Lynn DeCourcey oversees the cybersecurity line of business at NJVC in her role of vice president and general manager.
In this role, she led a team at NJVC that developed a cyber dashboard for users to view information on potential threats on a single console and the tool was selected in 2011 for the (ISC)² Government Information Security Leadership Awards Team Award.
In this conversation with ExecutiveBiz, DeCourcey discusses efforts by GovCon firms like NJVC and their agency partners to build up the future computer security workforce and how the role she believes industry will play in the Defense Department‘s new cyber defense strategy.
ExecutiveBiz: How have priorities for information security at agencies shifted?
Lynn DeCourcey: The top two talked about priorities are the need for cybersecurity talent and secure IT services that coincide and enable mission need and operations. With regard to cybersecurity talent, the pool of talent must be expanded and the lifecycle of cybersecurity subject matter experts must evolve.
Attracting and selecting the talent that currently exists must happen more quickly. Engaging and retaining the talent should be put into a perspective that realizes that the talent will move toward the challenges and opportunities of the day.
Raising awareness and understanding of the discipline and the career field to grow the talent pool is critical for the security of our nation. From a cyber business perspective, there are fewer pure play cyber opportunities; and this isn't necessarily a negative trend. What we are seeing are more secure information technology services acquisition requests that tie back to the secure empowerment of mission and operations.
ExecutiveBiz: How do you see industry participating in DoD's new cyber strategy?
Lynn DeCourcey: The strategy gives us a real opportunity to focus on not only innovation but automation. One appealing thing about the new strategy is the renewed focus on the acceleration of research and development of cyber capabilities. The strategy focus includes basic and applied research to develop leap-ahead cyber technologies that are iterated in the 2008 and 2009 versions of the Comprehensive National Cybersecurity Initiative.
In the current release, the emphasis on collaboration between government and private industry is an invitation that industry also recognizes as critical.
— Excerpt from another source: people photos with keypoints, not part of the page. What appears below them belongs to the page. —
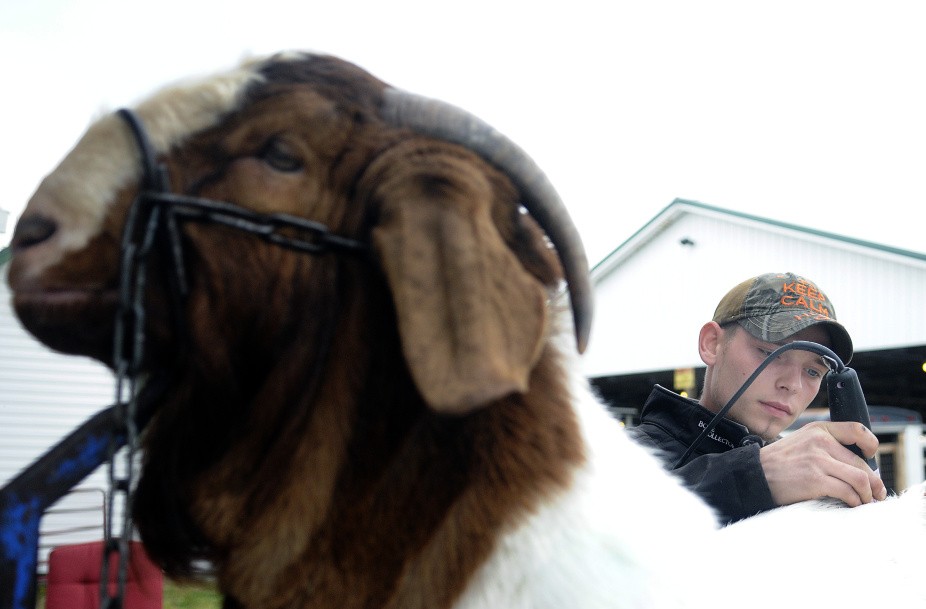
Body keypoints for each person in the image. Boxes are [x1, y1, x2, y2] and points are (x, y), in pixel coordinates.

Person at [626, 272, 887, 524]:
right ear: (711, 343)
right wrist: (757, 475)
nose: (792, 384)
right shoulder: (619, 455)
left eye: (812, 371)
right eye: (769, 352)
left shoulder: (817, 476)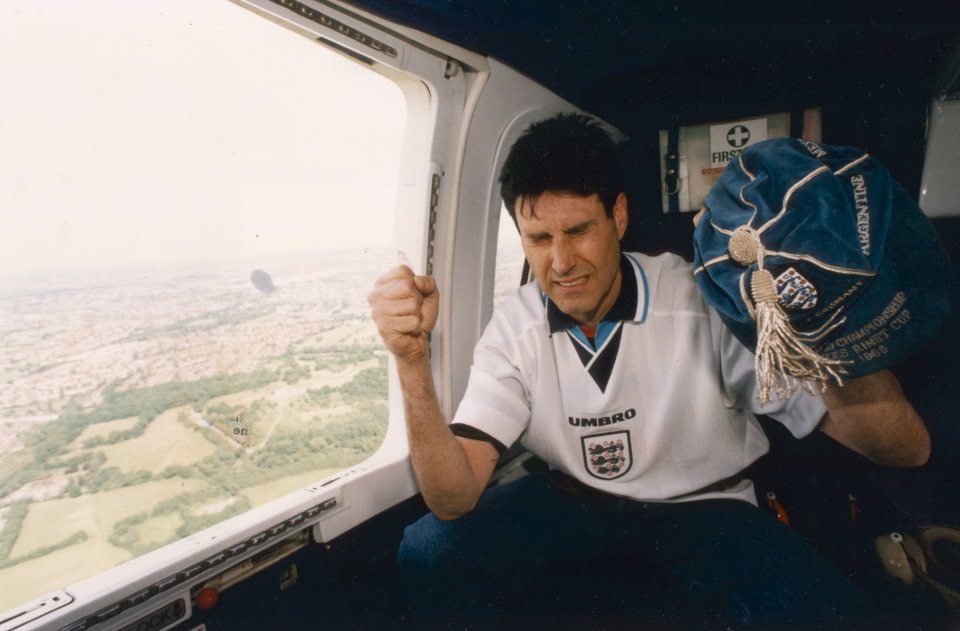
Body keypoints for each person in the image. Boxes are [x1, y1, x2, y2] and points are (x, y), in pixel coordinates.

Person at [367, 113, 930, 626]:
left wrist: (832, 327)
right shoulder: (514, 325)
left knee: (830, 616)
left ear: (618, 214)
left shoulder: (703, 298)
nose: (560, 263)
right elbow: (453, 498)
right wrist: (412, 360)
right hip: (578, 502)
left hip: (708, 508)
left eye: (579, 230)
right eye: (539, 238)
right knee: (431, 548)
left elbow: (905, 450)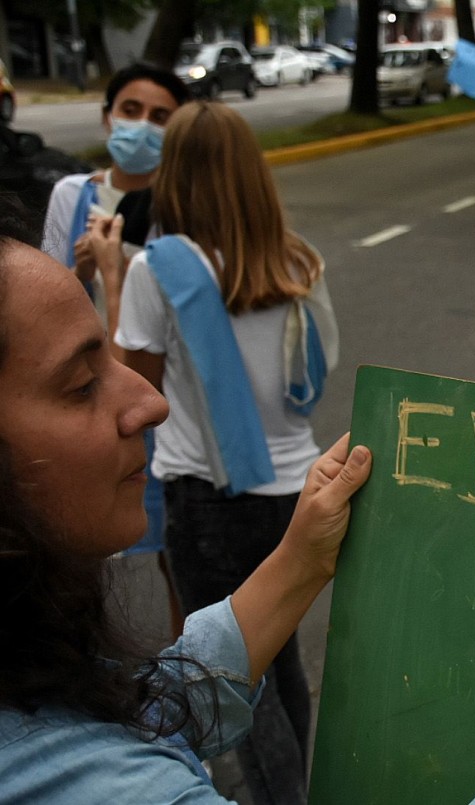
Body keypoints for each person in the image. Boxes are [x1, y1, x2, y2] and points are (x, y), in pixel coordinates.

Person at [0, 194, 475, 804]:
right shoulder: (93, 783)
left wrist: (299, 562)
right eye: (78, 385)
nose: (146, 400)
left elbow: (156, 708)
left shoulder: (38, 690)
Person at [106, 101, 335, 804]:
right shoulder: (295, 259)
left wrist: (111, 281)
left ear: (174, 173)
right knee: (285, 663)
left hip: (209, 497)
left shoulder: (158, 269)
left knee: (234, 674)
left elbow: (131, 388)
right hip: (296, 488)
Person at [40, 62, 190, 325]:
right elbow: (45, 298)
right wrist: (81, 272)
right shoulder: (71, 194)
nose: (142, 125)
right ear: (107, 117)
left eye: (159, 117)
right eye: (130, 111)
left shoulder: (185, 203)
This collaboration allows for more efficient, cost effective avenues to not only innovate but also automate.
It is the automation that will help to solve the talent scarcity that is not only about supply and demand. At NJVC, our cybersecurity professionals leverage automation to manage the mundane in order to actively address the anomalies.
ExecutiveBiz: Where can industry and agencies collaborate to recruit new cyber staff?
Lynn DeCourcey: A credible resource that is available today is the National Initiative for Cybersecurity Education. NICE has done a fantastic job covering the training, education and awareness landscape.
NJVC has been successful in leveraging the workforce component of the framework to integrate with our corporate culture as we define, build and capacitate careers for our cybersecurity professionals who protect our nation from existing and emerging challenges.
ExecutiveBiz: What particular skills and attributes are needed from that talent base?
Lynn DeCourcey: Generally speaking, the most effective cybersecurity professionals have both business and technical acumen, knowledge and skills. In any environment, it is important to be able to recognize and offer solutions for technical gaps, such as vulnerabilities or threat vectors, just as it is important to understand business and mission needs and the very often fine balancing act of coexistence between the entities.
Overlaps between or among technology and business can be inefficiencies. Build a solid technology foundation, strive for multi-disciplined holistic vision and keep current with technology and business best practices.
ExecutiveBiz: What other cyber trend do you have your eye on?
Lynn DeCourcey: One of the trends that we are watching closely at NJVC is the Internet of Things. The evolution of the Internet, from the early days of fixed connectivity to mobile connectivity and now the proliferation of connected assets and devices, presents many new challenges for cybersecurity professionals.
The challenge is for us to continue to innovate, automate and reduce the time between detect and react to the ultimate end state of preempt and prevent.